Recent developments in the capital market have shattered old certainties and Middle East equity investors should take careful note of the consequences.
The chief executive of a UK service company listed on the London Stock Exchange was talking at the end of October about the new world emerging for those leading quoted firms and all who invest in them.
His company had a negative book value due to its pension fund liabilities but investors were principally interested in future income trends, not balance sheet ratios. Auditors were only required for signing off the annual statements. His board worked, but rules do not help when directors fall out. For this business, there were few measurable certainties.
If what the chief executive says reflects a general trend, it is going to be even more difficult for analysts trying to identify quoted firms that will deliver above-average returns. Traditionalists sceptical about fundamental analysis will be pleased. They track the charts and prefer to gauge the fickle spirits that govern capital markets rather than study financial statements.
But the stock market herd is being spooked increasingly easily. Computers have replaced people in making decisions about an increasing proportion of stock market transactions, yet human judgement remains critical. Equity traders monitoring hundreds of daily events can trigger waves of buying and selling that can sweep world markets in minutes with long-term consequences.
In mid-September, Northern Rock, a quoted UK housing finance firm, asked the Bank of England for emergency funding. It is now reported that the bank has raised more than $40,000 million in this way. Its share price crashed, its chairman quit, its board is derided and Northern Rock is likely to be acquired. By November 2008, what was considered to be a solid business is likely to disappear forever. And no one saw it coming.
A new equity world is being created that we are still struggling to understand. In early 2004, a second-year undergraduate at Harvard University created an internet network called Facebook, valued at about $15,000 million in October. No equity analyst forecast Facebook’s rise and no one yet dares to suggest it will fall.
All this is raising profound questions for those promoting Middle East share markets. The conventional wisdom is that stock exchanges are vital for the region’s economic development.
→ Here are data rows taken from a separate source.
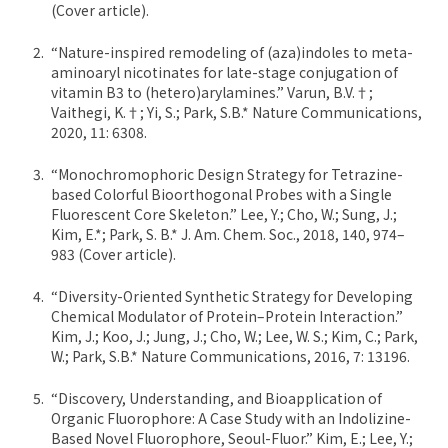
(Cover article).
“Nature-inspired remodeling of (aza)indoles to meta-
aminoaryl nicotinates for late-stage conjugation of
vitamin B3 to (hetero)arylamines.” Varun, B.V.†;
Vaithegi, K.†; Yi, S.; Park, S.B.* Nature Communications,
2020, 11: 6308.
“Monochromophoric Design Strategy for Tetrazine-
based Colorful Bioorthogonal Probes with a Single
Fluorescent Core Skeleton.” Lee, Y.; Cho, W.; Sung, J.;
Kim, E.*; Park, S. B.* J. Am. Chem. Soc., 2018, 140, 974–
983 (Cover article).
“Diversity-Oriented Synthetic Strategy for Developing
Chemical Modulator of Protein–Protein Interaction.”
Kim, J.; Koo, J.; Jung, J.; Cho, W.; Lee, W. S.; Kim, C.; Park,
W.; Park, S.B.* Nature Communications, 2016, 7: 13196.
“Discovery, Understanding, and Bioapplication of
Organic Fluorophore: A Case Study with an Indolizine-
Based Novel Fluorophore, Seoul-Fluor.” Kim, E.; Lee, Y.;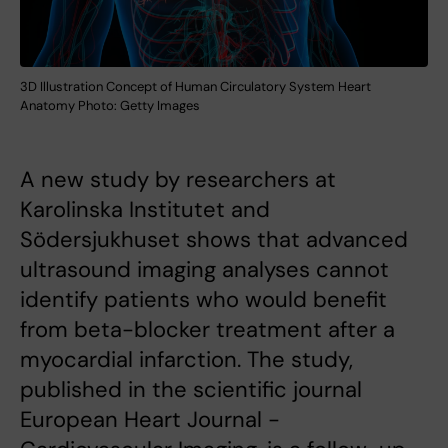
3D Illustration Concept of Human Circulatory System Heart
Anatomy Photo: Getty Images
A new study by researchers at
Karolinska Institutet and
Södersjukhuset shows that advanced
ultrasound imaging analyses cannot
identify patients who would benefit
from beta-blocker treatment after a
myocardial infarction. The study,
published in the scientific journal
European Heart Journal -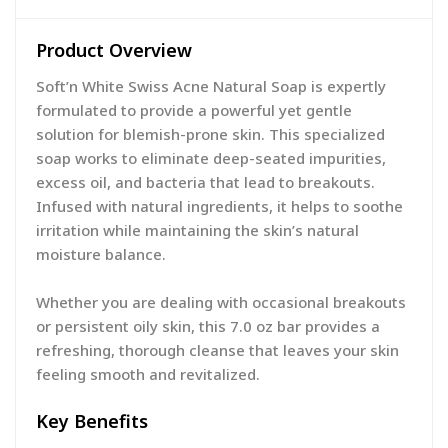
Product Overview
Soft’n White Swiss Acne Natural Soap is expertly
formulated to provide a powerful yet gentle
solution for blemish-prone skin. This specialized
soap works to eliminate deep-seated impurities,
excess oil, and bacteria that lead to breakouts.
Infused with natural ingredients, it helps to soothe
irritation while maintaining the skin’s natural
moisture balance.
Whether you are dealing with occasional breakouts
or persistent oily skin, this 7.0 oz bar provides a
refreshing, thorough cleanse that leaves your skin
feeling smooth and revitalized.
Key Benefits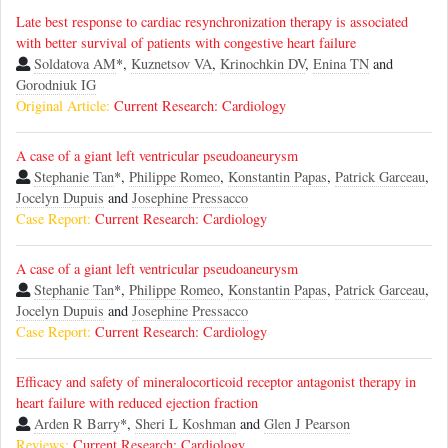
Late best response to cardiac resynchronization therapy is associated
with better survival of patients with congestive heart failure
Soldatova AM
*,
Kuznetsov VA
,
Krinochkin DV
,
Enina TN
and
Gorodniuk IG
Original Article:
Current Research: Cardiology
A case of a giant left ventricular pseudoaneurysm
Stephanie Tan
*,
Philippe Romeo
,
Konstantin Papas
,
Patrick Garceau
,
Jocelyn Dupuis
and
Josephine Pressacco
Case Report:
Current Research: Cardiology
A case of a giant left ventricular pseudoaneurysm
Stephanie Tan
*,
Philippe Romeo
,
Konstantin Papas
,
Patrick Garceau
,
Jocelyn Dupuis
and
Josephine Pressacco
Case Report:
Current Research: Cardiology
Efficacy and safety of mineralocorticoid receptor antagonist therapy in
heart failure with reduced ejection fraction
Arden R Barry
*,
Sheri L Koshman
and
Glen J Pearson
Reviews:
Current Research: Cardiology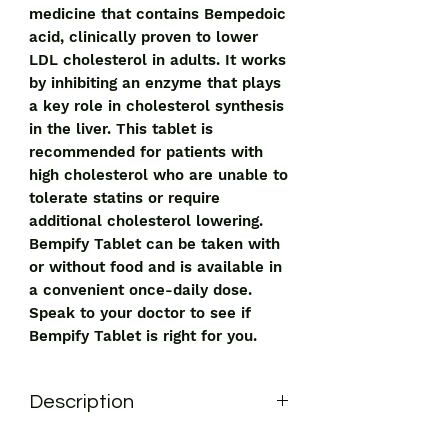
medicine that contains Bempedoic 
acid, clinically proven to lower 
LDL cholesterol in adults. It works 
by inhibiting an enzyme that plays 
a key role in cholesterol synthesis 
in the liver. This tablet is 
recommended for patients with 
high cholesterol who are unable to 
tolerate statins or require 
additional cholesterol lowering. 
Bempify Tablet can be taken with 
or without food and is available in 
a convenient once-daily dose. 
Speak to your doctor to see if 
Bempify Tablet is right for you.
Description
Bempify Tablet 180mg is used to lower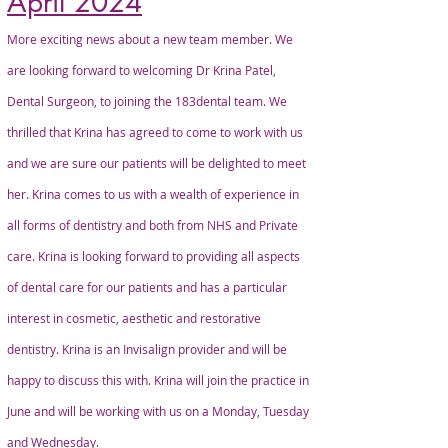
April 2024
More exciting news about a new team member. We
are looking forward to welcoming Dr Krina Patel,
Dental Surgeon, to joining the 183dental team. We
thrilled that Krina has agreed to come to work with us
and we are sure our patients will be delighted to meet
her. Krina comes to us with a wealth of experience in
all forms of dentistry and both from NHS and Private
care. Krina is looking forward to providing all aspects
of dental care for our patients and has a particular
interest in cosmetic, aesthetic and restorative
dentistry. Krina is an Invisalign provider and will be
happy to discuss this with. Krina will join the practice in
June and will be working with us on a Monday, Tuesday
and Wednesday.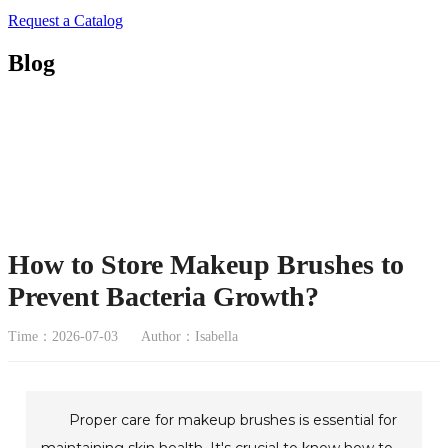
Request a Catalog
Blog
How to Store Makeup Brushes to
Prevent Bacteria Growth?
Time：2026-07-03
Author：Isabella
Proper care for makeup brushes is essential for
maintaining skin health. It's crucial to know how to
The experts argued its poor economic trends were partly due to the absence of vibrant markets where companies could raise money and performance could be rewarded or punished.
In the past 20 years, every Middle East country has established or modernised its share markets. But the experience has been mixed. In 2006, the stock exchanges of Qatar, Saudi Arabia and the UAE experienced radical reverses and are yet to recover. The region’s biggest firms prefer to finance growth through internal resources, debt or private equity, not public share offerings. Investing in Middle East shares still feels like gambling.
The lack of maturity in the region’s investment community was blamed. But events in 2007 suggest there is a global phenomenon at work. Unpredictable volatility appears to be systemic. Rational managers wonder why they should be governed by markets that are not. Most Gulf firms are service providers that do not require large amounts of capital. If the owners see no need to liquidate their holdings, why go public at all?
A special factor is at work in Saudi Arabia. The government requires private petrochemicals companies receiving low-cost gas feedstock to go public so the benefits can be spread more widely. But this strategy has costs. By increasing the number of retail investors, the kingdom is encouraging the main cause of the equity market meltdown in 2006.
The UK chief executive sees one unambiguous benefit to being quoted. “The stock market provides a measure of our performance that can then be used through employee share schemes to incentivise my team,” he says. It is telling that Middle East employee share schemes are a rarity.
There is a triple challenge for the Middle East equity industry. For intermediaries, new analytical methods are required that focus on the behaviour of a company’s key customers, the source of future income streams. Investors should do more to ensure their objectives are aligned with employees that manage the relationship with those customers. For regulators, it means coming to terms with the scale and speed of global trading and intervening in the right place at the right time and for the right reasons. One thing is certain. There is no quick fix.